Milestones might be defined as phases such as “Planning, Execution and Closing”, development stages such as “Requirements, Design, Implementation, Testing, Go-Live”, or major deliverables such as “Migrate to Production, Deliver Documentation and Communicate to Stakeholders”.
- Resources - Each team that will be participating in the proposed project should be listed here, along with the estimated workload expressed as hours per week. These estimates are by their nature very preliminary. Detailed project planning will be performed once the project manager has been assigned and the core team has been assembled.
At this stage the process has two goals:
1) ensure that the OIT Cabinet understands the potential impact of the project on their units,
2) ensure that the named team managers are aware of the project proposal and have a chance to provide feedback on the work estimates.

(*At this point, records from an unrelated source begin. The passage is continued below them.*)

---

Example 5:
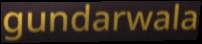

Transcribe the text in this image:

gundarwala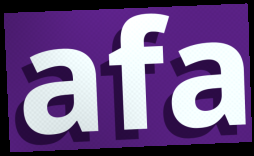
afaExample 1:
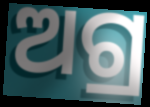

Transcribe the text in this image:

ଅଗ୍ର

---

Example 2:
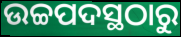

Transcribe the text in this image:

ଉଚ୍ଚପଦସ୍ଥଠାରୁ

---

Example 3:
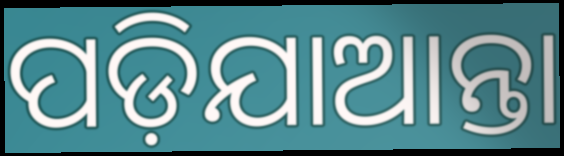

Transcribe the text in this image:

ପଡ଼ିଯାଆନ୍ତା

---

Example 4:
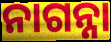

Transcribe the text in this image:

Because detailed planning has not occurred at this stage these estimates do not constitute a binding agreement of any sort between the project manager and the team managers. Nevertheless, all resource estimates must be confirmed by the relevant team managers before the project can be reviewed by the OIT Cabinet. Any disputes between the request owner, sponsors and team managers must be resolved before the project request can be submitted for final approval.
- Risks - This is a list of known risks that threaten the project’s success, such as key staff or equipment availability and funding shortfalls. A mitigation plan should be provided for each risk that will guide the project manager on how to manage the risk should it occur.

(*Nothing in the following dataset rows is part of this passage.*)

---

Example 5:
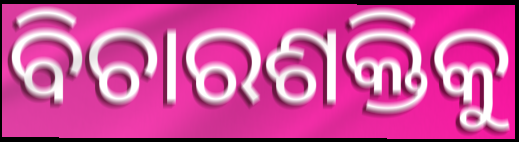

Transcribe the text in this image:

ବିଚାରଶକ୍ତିକୁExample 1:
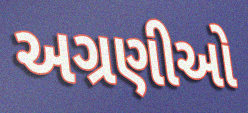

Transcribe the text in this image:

અગ્રણીઓ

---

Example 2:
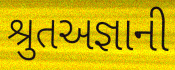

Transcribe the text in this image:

- Assumptions - This is a list of assumptions that underpin the other parts of the project charter. Assumptions might include resource availability, stable costs, timely stakeholder approvals/feedback and reliable vendor performance.
Final Approval
Once the project request has been elaborated it will be reviewed by the OIT Cabinet at the next monthly Major Projects Portfolio Review meeting. If all cabinet members approve the project it will have a status of In Progress and be assigned to the listed project manager. At this point the project manager will assemble the core team, hold a kickoff meeting and begin the detailed planning process.

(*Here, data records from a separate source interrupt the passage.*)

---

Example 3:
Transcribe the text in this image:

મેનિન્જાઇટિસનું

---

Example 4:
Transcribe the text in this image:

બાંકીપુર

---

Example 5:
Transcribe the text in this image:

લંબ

Changes to the project charter
Once a project has been approved the information provided during the Elaboration stage becomes the formal project charter document. Changes to the project charter after that point may require approval from the project sponsor and the OIT Cabinet. This process is out of the scope of this document, with the exception of planned finish date changes.
The project owner and manager can make changes to the project’s planned finish date at any time by submitting a project status update. The date change will automatically be added to the agenda of the next monthly OIT Major Projects Portfolio Review meeting. The date change can be assumed to be approved unless the sponsor or OIT Cabinet objects.